Desde que Trump asumió el cargo, básicamente ha querido presionar a Powell, su demanda es solo una:

la Reserva Federal debería reducir las tasas de interés a gran escala, de aproximadamente el 4.25% actual al 1%.

Pero el viejo Powell no es una persona común, bajo presión se mantiene sereno, ni renuncia ni reduce las tasas.

De hecho, al observar a los presidentes y presidentes de la Reserva Federal anteriores, hay una clara divergencia sobre el tema de la "reducción de tasas". Primero, podemos revisar una parte de la oscura historia de la Reserva Federal:

en los primeros años de la década de 1970, el entonces presidente de Estados Unidos, Nixon, estaba muy ansioso, en ese momento la economía estadounidense estaba atrapada en una trampa de estanflación, con una tasa de desempleo del 6.1% y una inflación que superaba el 5.8%.

En condiciones normales, es casi imposible lograr la reelección con esos resultados. Las soluciones complejas tienen demasiadas variables, el tiempo no espera, así que solo se puede administrar una dosis fuerte: obligar a la Reserva Federal a reducir rápidamente las tasas de interés, crear una falsa prosperidad a corto plazo y ayudar en las elecciones.

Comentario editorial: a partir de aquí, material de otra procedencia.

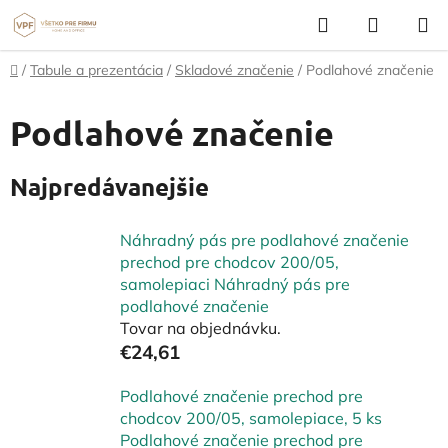
Prejsť
Hľadať
NÁKUP
na
KOŠÍK
obsah
Domov
/
Tabule a prezentácia
/
Skladové značenie
/
Podlahové značenie
Podlahové značenie
Najpredávanejšie
Náhradný pás pre podlahové značenie
prechod pre chodcov 200/05,
samolepiaci Náhradný pás pre
podlahové značenie
Tovar na objednávku.
€24,61
Podlahové značenie prechod pre
chodcov 200/05, samolepiace, 5 ks
Podlahové značenie prechod pre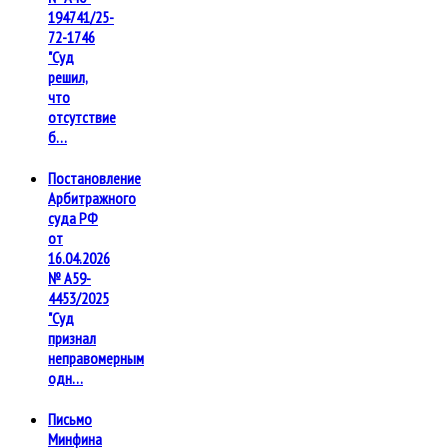
194741/25-
72-1746
"Суд
решил,
что
отсутствие
б…
Постановление
Арбитражного
суда РФ
от
16.04.2026
№ А59-
4453/2025
"Суд
признал
неправомерным
одн…
Письмо
Минфина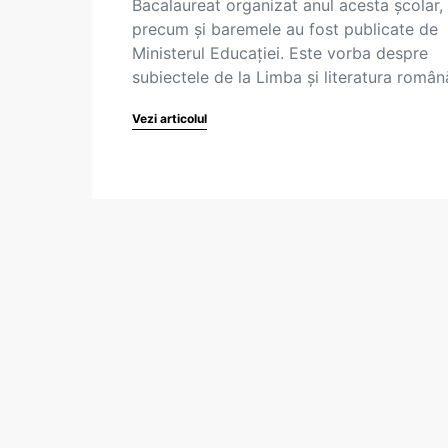
Bacalaureat organizat anul acesta școlar,
precum și baremele au fost publicate de
Ministerul Educației. Este vorba despre
subiectele de la Limba și literatura româ
Vezi articolul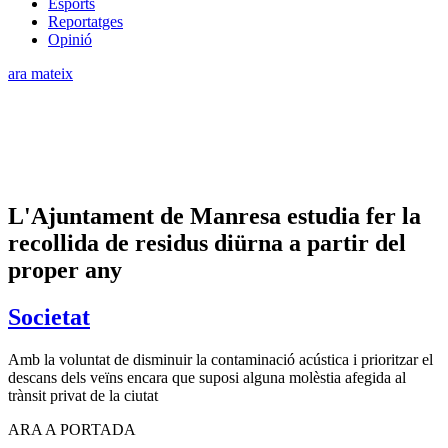
Esports
Reportatges
Opinió
ara mateix
L'Ajuntament de Manresa estudia fer la
recollida de residus diürna a partir del
proper any
Societat
Amb la voluntat de disminuir la contaminació acústica i prioritzar el
descans dels veïns encara que suposi alguna molèstia afegida al
trànsit privat de la ciutat
ARA A PORTADA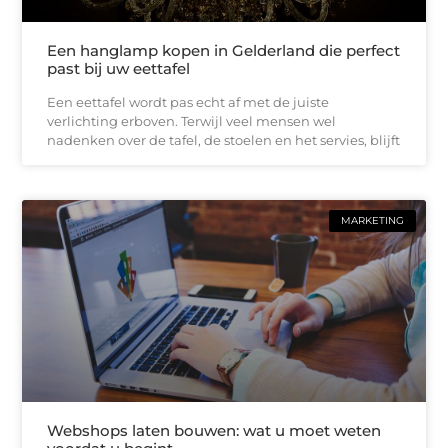
Een hanglamp kopen in Gelderland die perfect
past bij uw eettafel
Een eettafel wordt pas echt af met de juiste
verlichting erboven. Terwijl veel mensen wel
nadenken over de tafel, de stoelen en het servies, blijft
MARKETING
Webshops laten bouwen: wat u moet weten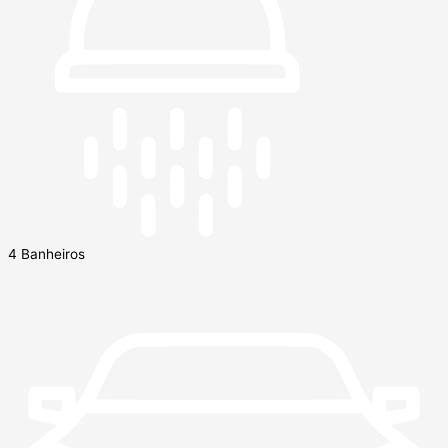
4 Banheiros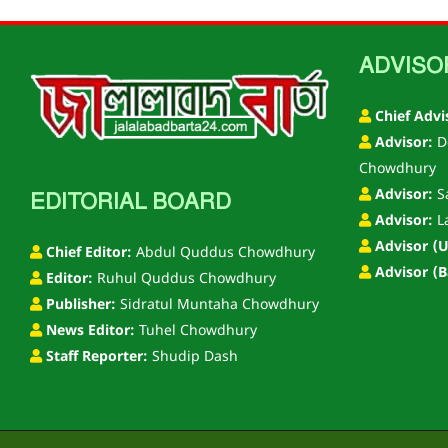
ADVISO
Chief Advi
Advisor:
D
Chowdhury
Advisor:
S
EDITORIAL BOARD
Advisor:
L
Advisor (U
Chief Editor:
Abdul Quddus Chowdhury
Advisor (B
Editor:
Ruhul Quddus Chowdhury
Publisher:
Sidratul Muntaha Chowdhury
News Editor:
Tuhel Chowdhury
Staff Reporter:
Shudip Dash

Así que durante ese tiempo, Nixon hizo lo mismo que el rey entendedor, ambos se reunieron hasta 17 veces cada trimestre, cada vez con una intensa y desnuda coerción hacia el presidente de la Reserva Federal, Burns, por ejemplo:

gritar: "si perdemos las elecciones, esta será la última vez que los conservadores gobiernen en Washington";

refutar públicamente el análisis técnico de Burns, diciendo que todo lo que decía era una tontería;

advertir a Burns que no tenía derecho a nominar candidatos para el consejo de la Reserva Federal;

Finalmente, Burns eligió comprometerse, en 1971 la Reserva Federal redujo las tasas del 5% al 3.5% de manera abrupta, la tasa de crecimiento de la oferta monetaria M1 alcanzó un pico de 8.4% después de la Segunda Guerra Mundial, Nixon logró su reelección y en 1972 se convirtió en el primer presidente en funciones de Estados Unidos en visitar China.

Pero Burns fue clavado en el pilar de la vergüenza:

Después de una breve prosperidad, sumado a la crisis del petróleo, la inflación en Estados Unidos estalló, el índice del dólar se desplomó, el precio del oro se disparó, y la economía estadounidense colapsó. Por esto, Burns cargó con el estigma de por vida, su nombre se convirtió en sinónimo de "pérdida de independencia del banco central".

Los posteriores lo evaluaron así: sobrevivió, pero su reputación se destruyó; mantuvo su puesto, pero perdió la historia.